**** Provided information ****

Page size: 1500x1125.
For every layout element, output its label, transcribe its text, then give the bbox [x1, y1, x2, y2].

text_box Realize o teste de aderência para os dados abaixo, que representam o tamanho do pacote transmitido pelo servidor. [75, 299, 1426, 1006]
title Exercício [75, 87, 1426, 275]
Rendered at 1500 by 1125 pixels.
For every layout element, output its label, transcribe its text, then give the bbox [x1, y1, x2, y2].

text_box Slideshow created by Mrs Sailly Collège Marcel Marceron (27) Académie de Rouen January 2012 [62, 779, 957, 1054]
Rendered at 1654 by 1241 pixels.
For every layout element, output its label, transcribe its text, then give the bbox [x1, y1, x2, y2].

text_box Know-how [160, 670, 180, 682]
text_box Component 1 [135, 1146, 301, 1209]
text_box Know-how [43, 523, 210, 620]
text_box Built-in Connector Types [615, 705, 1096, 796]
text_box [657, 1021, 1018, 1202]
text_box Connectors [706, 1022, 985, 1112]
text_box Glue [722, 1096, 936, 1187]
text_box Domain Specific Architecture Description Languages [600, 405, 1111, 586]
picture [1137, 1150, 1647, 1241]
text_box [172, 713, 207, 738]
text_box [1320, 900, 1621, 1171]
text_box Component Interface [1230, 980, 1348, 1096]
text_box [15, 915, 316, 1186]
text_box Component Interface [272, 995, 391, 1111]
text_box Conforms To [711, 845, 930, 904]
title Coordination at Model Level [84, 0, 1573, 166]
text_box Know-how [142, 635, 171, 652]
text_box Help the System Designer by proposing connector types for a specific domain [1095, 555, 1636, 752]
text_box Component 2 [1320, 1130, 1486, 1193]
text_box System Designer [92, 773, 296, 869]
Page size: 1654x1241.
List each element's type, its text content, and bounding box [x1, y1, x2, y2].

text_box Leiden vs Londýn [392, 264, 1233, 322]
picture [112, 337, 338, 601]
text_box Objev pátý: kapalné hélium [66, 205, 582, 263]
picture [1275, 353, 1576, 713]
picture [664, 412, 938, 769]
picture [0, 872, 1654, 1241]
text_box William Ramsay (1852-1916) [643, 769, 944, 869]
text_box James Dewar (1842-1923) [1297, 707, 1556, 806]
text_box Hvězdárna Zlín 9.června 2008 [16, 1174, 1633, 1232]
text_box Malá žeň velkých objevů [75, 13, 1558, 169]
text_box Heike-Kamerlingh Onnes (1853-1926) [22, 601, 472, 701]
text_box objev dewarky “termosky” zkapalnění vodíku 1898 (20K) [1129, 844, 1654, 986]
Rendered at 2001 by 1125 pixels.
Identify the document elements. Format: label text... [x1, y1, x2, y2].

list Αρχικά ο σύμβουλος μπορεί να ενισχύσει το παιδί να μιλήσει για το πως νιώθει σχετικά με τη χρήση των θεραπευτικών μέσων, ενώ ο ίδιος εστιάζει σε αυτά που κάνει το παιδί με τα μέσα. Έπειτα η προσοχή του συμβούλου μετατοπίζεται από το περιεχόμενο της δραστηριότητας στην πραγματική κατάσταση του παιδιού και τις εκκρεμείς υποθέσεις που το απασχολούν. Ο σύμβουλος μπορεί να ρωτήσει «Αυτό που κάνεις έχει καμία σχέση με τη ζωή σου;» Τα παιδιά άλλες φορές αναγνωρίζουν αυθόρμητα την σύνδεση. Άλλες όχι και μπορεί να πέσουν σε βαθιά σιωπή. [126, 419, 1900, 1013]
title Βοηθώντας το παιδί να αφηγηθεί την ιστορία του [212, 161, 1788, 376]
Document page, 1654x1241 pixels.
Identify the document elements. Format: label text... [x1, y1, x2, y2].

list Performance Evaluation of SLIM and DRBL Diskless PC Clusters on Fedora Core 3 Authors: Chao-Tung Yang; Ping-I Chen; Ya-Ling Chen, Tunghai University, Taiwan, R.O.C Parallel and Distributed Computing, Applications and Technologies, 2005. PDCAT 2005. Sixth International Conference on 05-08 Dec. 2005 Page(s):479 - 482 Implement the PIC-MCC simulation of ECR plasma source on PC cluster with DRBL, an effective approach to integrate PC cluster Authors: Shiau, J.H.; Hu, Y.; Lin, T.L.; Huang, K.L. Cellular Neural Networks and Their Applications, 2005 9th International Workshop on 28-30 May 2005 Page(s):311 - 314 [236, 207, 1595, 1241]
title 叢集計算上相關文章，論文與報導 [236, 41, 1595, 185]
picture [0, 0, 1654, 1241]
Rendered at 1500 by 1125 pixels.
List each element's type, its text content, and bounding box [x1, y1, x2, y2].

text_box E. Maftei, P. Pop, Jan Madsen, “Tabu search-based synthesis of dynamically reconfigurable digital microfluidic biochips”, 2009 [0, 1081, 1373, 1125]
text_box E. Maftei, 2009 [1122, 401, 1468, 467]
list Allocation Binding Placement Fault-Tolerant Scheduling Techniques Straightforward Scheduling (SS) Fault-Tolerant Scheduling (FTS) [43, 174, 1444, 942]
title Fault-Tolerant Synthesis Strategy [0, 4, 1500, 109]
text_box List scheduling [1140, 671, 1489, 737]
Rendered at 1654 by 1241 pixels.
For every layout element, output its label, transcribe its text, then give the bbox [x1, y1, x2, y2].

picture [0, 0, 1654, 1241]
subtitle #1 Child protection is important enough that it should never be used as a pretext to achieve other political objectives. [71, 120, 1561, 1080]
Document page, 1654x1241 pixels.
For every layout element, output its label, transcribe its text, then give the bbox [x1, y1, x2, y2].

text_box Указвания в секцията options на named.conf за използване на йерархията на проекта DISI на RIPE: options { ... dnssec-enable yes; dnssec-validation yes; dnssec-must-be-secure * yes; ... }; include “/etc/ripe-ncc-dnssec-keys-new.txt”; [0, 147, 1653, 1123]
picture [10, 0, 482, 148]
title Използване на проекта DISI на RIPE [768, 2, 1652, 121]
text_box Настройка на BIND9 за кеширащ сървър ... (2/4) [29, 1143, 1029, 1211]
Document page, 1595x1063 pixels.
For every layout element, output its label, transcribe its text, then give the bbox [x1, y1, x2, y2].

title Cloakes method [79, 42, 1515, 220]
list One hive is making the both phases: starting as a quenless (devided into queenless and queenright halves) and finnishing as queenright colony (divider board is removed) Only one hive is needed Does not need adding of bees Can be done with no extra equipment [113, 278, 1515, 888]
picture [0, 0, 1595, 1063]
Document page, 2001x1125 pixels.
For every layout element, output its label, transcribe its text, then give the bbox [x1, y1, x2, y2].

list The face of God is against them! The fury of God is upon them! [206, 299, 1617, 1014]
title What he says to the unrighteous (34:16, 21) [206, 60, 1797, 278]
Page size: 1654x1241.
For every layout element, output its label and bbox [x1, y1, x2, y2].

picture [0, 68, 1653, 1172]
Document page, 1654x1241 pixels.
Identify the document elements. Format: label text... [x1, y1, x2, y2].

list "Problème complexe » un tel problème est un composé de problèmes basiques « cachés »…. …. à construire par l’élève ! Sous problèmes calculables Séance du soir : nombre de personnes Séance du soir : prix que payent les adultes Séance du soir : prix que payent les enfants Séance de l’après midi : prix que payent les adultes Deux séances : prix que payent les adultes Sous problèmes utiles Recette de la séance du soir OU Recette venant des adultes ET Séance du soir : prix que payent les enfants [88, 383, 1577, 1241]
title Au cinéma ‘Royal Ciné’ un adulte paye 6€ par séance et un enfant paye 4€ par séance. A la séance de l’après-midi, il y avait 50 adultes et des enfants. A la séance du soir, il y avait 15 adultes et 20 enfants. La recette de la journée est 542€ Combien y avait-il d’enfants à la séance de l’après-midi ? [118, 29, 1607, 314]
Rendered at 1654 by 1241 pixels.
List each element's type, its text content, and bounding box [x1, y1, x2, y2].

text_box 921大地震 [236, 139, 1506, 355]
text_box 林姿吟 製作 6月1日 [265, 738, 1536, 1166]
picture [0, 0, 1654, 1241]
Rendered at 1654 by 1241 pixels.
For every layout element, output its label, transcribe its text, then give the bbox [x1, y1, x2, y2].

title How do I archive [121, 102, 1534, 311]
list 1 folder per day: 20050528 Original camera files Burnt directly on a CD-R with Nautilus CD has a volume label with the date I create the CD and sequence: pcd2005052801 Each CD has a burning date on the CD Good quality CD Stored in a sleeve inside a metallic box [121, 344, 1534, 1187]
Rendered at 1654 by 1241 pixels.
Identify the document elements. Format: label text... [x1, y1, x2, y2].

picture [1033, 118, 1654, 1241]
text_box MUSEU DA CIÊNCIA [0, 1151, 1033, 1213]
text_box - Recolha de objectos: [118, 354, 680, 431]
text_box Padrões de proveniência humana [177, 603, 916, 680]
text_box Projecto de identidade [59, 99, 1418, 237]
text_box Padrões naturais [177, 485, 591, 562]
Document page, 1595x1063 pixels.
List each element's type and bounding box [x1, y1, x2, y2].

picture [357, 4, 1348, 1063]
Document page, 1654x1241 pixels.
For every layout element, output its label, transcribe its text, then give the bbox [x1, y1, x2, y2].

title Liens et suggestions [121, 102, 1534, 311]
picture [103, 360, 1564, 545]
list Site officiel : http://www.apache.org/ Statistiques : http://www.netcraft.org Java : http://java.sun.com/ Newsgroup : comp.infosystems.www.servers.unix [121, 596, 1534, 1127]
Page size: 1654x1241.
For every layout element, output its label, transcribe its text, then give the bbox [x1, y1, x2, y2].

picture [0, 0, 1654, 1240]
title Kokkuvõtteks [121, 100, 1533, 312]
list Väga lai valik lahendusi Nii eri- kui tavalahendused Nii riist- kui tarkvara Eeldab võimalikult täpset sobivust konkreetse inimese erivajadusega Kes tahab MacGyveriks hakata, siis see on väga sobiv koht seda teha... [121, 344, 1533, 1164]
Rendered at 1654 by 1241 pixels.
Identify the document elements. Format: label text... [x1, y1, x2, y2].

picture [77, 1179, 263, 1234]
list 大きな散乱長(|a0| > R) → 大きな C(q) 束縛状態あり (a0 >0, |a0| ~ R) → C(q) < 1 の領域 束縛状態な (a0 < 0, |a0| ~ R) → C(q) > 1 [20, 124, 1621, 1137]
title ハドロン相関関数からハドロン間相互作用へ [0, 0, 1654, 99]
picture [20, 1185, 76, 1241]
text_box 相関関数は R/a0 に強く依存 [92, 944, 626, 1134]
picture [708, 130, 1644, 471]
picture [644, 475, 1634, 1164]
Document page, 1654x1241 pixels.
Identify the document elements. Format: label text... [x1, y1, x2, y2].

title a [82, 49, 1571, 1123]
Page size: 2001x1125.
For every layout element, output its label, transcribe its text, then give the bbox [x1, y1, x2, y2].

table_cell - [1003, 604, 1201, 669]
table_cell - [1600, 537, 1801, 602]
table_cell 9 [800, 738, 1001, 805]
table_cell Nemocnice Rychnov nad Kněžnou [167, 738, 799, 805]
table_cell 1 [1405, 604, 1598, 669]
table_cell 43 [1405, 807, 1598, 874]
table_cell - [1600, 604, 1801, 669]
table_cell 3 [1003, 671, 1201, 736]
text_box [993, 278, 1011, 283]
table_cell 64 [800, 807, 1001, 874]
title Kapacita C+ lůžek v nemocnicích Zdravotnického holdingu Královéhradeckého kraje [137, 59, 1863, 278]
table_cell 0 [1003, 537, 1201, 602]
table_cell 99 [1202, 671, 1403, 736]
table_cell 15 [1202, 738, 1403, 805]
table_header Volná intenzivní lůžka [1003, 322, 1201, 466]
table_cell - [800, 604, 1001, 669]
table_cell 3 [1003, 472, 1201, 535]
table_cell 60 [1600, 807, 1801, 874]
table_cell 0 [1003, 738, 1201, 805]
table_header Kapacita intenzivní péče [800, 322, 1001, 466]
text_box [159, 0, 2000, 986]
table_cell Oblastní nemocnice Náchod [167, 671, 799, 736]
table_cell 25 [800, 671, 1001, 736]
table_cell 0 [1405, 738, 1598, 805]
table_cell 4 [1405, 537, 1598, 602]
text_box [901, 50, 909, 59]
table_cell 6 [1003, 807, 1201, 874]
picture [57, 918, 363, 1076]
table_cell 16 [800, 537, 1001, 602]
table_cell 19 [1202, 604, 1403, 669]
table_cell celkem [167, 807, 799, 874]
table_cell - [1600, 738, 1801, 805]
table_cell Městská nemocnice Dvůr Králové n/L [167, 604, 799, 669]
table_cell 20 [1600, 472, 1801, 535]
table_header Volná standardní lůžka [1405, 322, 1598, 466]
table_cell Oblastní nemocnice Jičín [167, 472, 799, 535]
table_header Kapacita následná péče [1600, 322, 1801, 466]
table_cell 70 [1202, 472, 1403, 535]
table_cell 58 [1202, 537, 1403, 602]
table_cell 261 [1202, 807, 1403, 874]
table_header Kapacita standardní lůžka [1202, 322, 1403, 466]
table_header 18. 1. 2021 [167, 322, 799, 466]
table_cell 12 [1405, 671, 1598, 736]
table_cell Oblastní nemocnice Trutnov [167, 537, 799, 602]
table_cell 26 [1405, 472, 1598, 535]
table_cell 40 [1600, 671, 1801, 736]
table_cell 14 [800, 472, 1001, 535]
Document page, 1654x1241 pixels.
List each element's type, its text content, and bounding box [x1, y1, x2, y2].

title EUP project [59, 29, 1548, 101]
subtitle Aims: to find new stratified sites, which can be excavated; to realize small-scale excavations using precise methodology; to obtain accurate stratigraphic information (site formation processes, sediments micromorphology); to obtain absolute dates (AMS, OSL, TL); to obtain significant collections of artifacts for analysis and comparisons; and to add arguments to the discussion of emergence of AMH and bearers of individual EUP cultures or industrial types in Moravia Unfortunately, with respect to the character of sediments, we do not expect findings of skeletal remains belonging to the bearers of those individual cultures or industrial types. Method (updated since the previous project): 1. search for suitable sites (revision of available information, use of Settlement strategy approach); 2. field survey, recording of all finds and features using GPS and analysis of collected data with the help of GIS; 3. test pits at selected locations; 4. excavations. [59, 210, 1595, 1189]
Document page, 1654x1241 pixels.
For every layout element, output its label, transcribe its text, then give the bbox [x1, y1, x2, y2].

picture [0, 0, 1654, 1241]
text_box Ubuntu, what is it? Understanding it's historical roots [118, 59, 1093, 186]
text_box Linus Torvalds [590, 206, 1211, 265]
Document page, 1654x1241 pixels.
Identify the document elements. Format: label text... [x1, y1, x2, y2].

****

Convert the lines from the one with "Page size: 2001x1125." to the one with "table_cell 9 [800, 738, 1001, 805]" into a JSON list of strings, one string per line, omitting blank lines.

Correct answer
[
  "Page size: 2001x1125.",
  "For every layout element, output its label, transcribe its text, then give the bbox [x1, y1, x2, y2].",
  "table_cell - [1003, 604, 1201, 669]",
  "table_cell - [1600, 537, 1801, 602]",
  "table_cell 9 [800, 738, 1001, 805]"
]